Saber que la vida es un viaje a través de un «mapa mudo / indescifrable» es una cosa. Admitir que eso es, precisamente, lo que nos responsabiliza, lo que nos obliga a considerar que todo, incluido el «mal / lo malo / el malvado / nos atañe», y que los motivos para no detenerse están atados a esa certeza, es seguramente la manifestación de un pesimismo ético y vitalista cuya paradoja (verdad) difícilmente encontrará expresión fuera de las capacidades alusivas del lenguaje poético. Y eso es lo que parece proponerse Eloísa Otero (León, 1962) en este su casi segundo libro de poemas. Y si el anterior (casi el primero) Cartas celtas (1995), fue ya una manera sorprendente de abordar esa soledad entre todos, esa universalidad de lo privado donde se manifiesta lo que somos cada uno sin nuestro mundo, sin esa realidad compartida que es igual para todos y que no es cierta nunca, éste desarrolla y asienta una forma de escritura que, según avanzamos en su lectura, se va revelando más y más eficaz.
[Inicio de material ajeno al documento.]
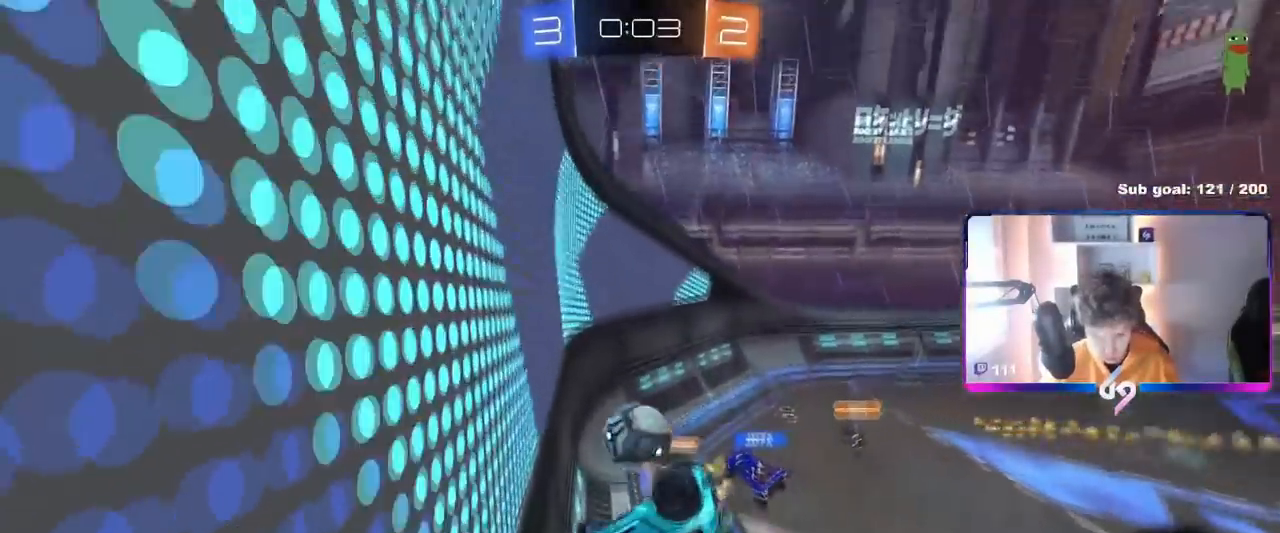
{"keys": ["d", "w"], "mouse": [], "mouse_move": "still", "events": [[150, "mouse_left", "up"], [184, "s", "up"], [334, "w", "down"], [384, "a", "up"], [384, "d", "down"]]}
Cartas celtas recordaba al lenguaje epistolar, se ceñía (por decirlo de algún modo) a esa ficción. La segunda persona, y ese significado adivinado a través de lo sobreentendido, de lo alusivo (la construcción del yo desde la comprensión del otro, la aceptación del yo desde la incomprensión del otro y finalmente la cada vez menor esencialidad de ese momento “yo” que no hace sino engañarnos y engañar: escribirse a sí mismo) son aquí también los elementos alrededor de los cuales se organizan una serie de escenas cotidianas, pequeñas, de esas que el recuerdo dejaría olvidadas a lo largo de una vida si no fuese porque no podríamos vernos como somos en ningún otro teatro.
En ese sentido, el libro es verdadera continuación y no sé si conclusión del anterior. Pero no concluye, no puede concluir como no puede agotar, naturalmente, más allá de su propuesta, las implicaciones y posibles desarrollos de un devenir textual que sigue los dictados de la memoria.
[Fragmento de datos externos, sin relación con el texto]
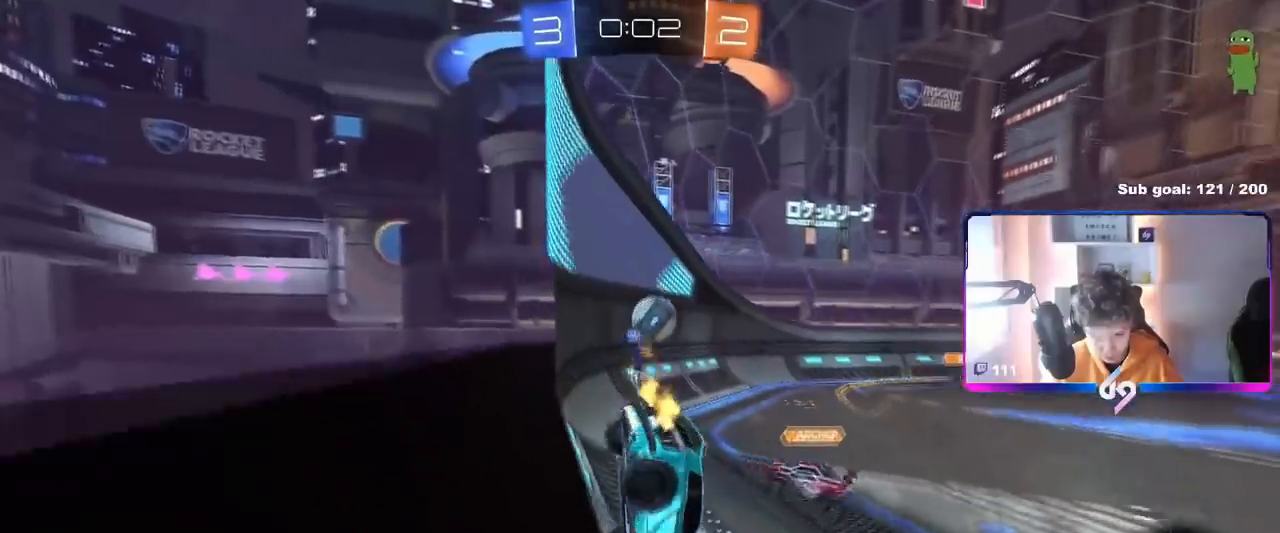
{"keys": ["a", "w"], "mouse": [], "mouse_move": "still", "events": [[267, "a", "up"], [267, "d", "down"], [417, "d", "up"], [451, "a", "down"]]}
También crea sus personajes (pocos, los necesarios), que se dirían reflejos, aspectos, de una voz única, a la vez monólogo y diálogo. Hablan sin verse, como la voz del libro lo hace sin ser vista; pero se dan a un discurso mayor, a una escritura que ya es la única posibilidad de comunicación en un mundo donde «la razón no está ya / en el lenguaje». Ese sentimiento (pesimista y vitalista a la vez, solitario y solidario) tiñe el libro con la mirada del que observa a «alguien que se muere / durante muchos días». No hay derrotismos sin embargo, ni negación: al contrario, surge de él ese amor que (lo sabemos) «no se parece en nada a su relato», sino que es ya su final, su ir hacia la nada entre la niebla del otro. Fantasmas, cartas, forma que adopta el miedo para tenernos vivos: lo que somos.
Y claro que al entusiasta hay que contarle que «si ayer fue nada / mañana no será» y que «sobre hoy / puede opinarse / lo que cada cual quiera». La soledad absoluta es el punto de partida y las pocas luces que encontramos a nuestro paso son lámparas en las manos de un ciego. Parece terrible, pero es la cifra exacta del único consuelo que podemos y debemos darnos. Lo que queda es tan real que puede quemar a unos o congelar a otros, de tan sencillo, pero la poesía no es más que el efecto que nos produce.
Tinta preta es de una sinceridad fuera de lo común, conseguida equilibrando con sabiduría tu tono y sus modales, y extrae su fuerza de la fragmentación, la escena, el clima, las frases que llegan y se marchan de un texto que dialoga con su propio deseo. Consigue huir de formulaciones tópicas y de motivos al uso, quedarse fuera de esa literatura que se piensa a sí misma como objeto pasado. Su intención es contar: lo hace.